La buena noticia es que hay un común acuerdo, la humanidad enfrenta profundos desafíos, que incluyen la desigualdad, la fragmentación social y un colapso generalizado de las instituciones. La no tan buena es que no somos capaces de alcanzar puntos de encuentro, de lograr acuerdos, de hacer política (Hanna Arendt).
Estas crisis resaltan la necesidad de reconsiderar los principios fundamentales de nuestros sistemas económicos y sociales. Y esto sólo se logra integrando discrepancias, creando puntos de inicio, recorriendo juntos el camino de la incertidumbre.

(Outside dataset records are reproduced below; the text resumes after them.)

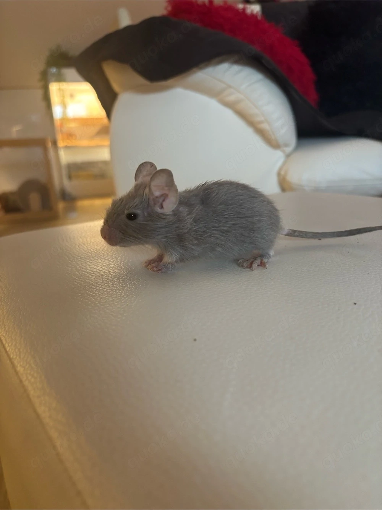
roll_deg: +1.7
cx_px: 191
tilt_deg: -16.5
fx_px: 383
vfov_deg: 67.3
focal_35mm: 26
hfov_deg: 53.0
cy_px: 255
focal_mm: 5.96
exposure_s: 1/50
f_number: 1.6
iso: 250
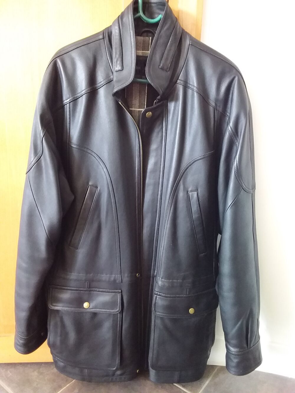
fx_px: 318
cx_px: 148
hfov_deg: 49.8
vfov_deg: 63.4
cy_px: 196
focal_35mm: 28
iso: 320
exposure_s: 1/17
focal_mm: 2.91
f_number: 1.9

En el centro de esta revaluación se encuentra el concepto de comunidad humana, idea profundamente arraigada en el pensamiento de D. José María Arizmendiarrieta.

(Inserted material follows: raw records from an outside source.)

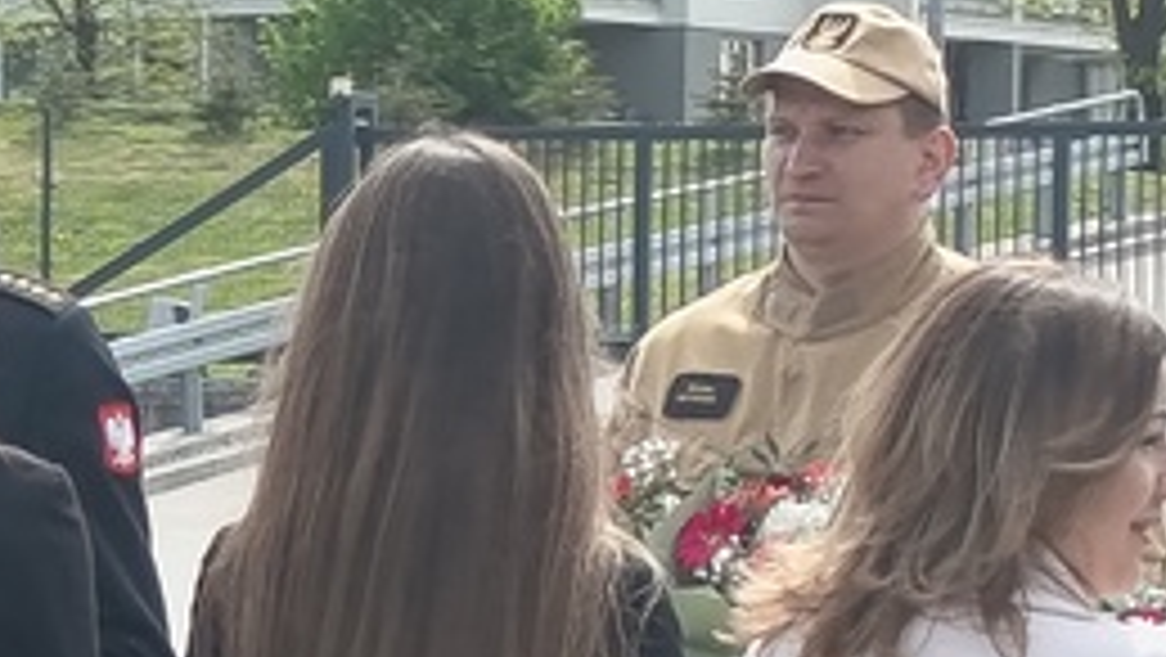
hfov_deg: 7.2
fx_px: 9218
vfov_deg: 4.1
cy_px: 864
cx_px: -439
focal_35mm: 298
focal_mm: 5.27
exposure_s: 1/226
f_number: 1.7
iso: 50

“El éxito de los grupos humanos, especialmente aquellos que se aíslan de la comunidad en general, es en última instancia limitado si no logran conectarse con sus comunidades locales y abordar sus necesidades. Como sugirió D. José María, las comunidades no son sólo grupos de individuos sino espacios vitales para el florecimiento humano” (Larrañaga, 1981).

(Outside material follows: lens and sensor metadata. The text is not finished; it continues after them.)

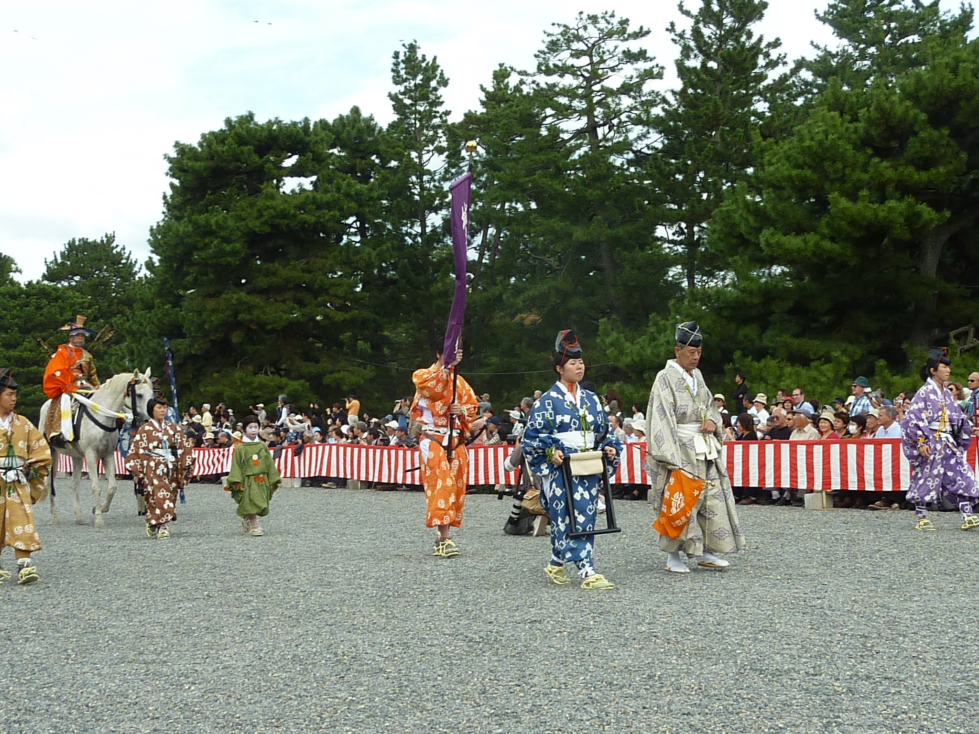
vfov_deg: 26.6
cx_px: 490
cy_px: 367
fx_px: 1555
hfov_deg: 34.9
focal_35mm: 55
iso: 80
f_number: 4
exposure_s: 1/400
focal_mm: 5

Un concepto amplio de comunidad humana, donde el éxito no trata sólo de alcanzar objetivos económicos sino también de construir comunidades fuertes, éticas y colaborativas.
Se trata de volver a una política para la persona y para la sociedad. Una política que encuentra su criterio básico en el bien común, “como bien de todos los hombres y de todo hombre, correctamente ofrecido y garantizado a la libre y responsable aceptación de las personas individualmente o asociadas” (Juan Pablo II).
Y se trata de avanzar hacia una economía que reemplace el concepto de “bien total” en el que lo que importa es el balance o suma final, caiga quien caiga, se quede atrás quien se quede atrás, por el concepto de bien común. La economía no deja de ser una actividad social y relacional en la que las personas crean, intercambian y comparten bienes económicos. De ahí que una economía carente de ética sea insostenible (Caritas in Veritate). Puede funcionar para unos pocos, pero no funciona para los muchos, no funciona para la sociedad.
Si pretendemos el progreso, debemos transformar nuestro enfoque: abandonar el individualismo en favor de la cooperación, superar el egoísmo para buscar el beneficio colectivo y evolucionar desde un sistema económico meramente transaccional hacia uno fundamentado en la ética y la responsabilidad social. Cuando reintegramos los aspectos sociales y éticos en nuestras actividades económicas, abrimos la puerta a un mundo más equitativo y sostenible. Este planteamiento no es una simple utopía, sino que se arraiga en el reconocimiento fundamental de nuestra naturaleza: somos seres inherentemente sociales, que alcanzamos nuestro máximo potencial en entornos comunitarios caracterizados por el apoyo mutuo y el estímulo recíproco.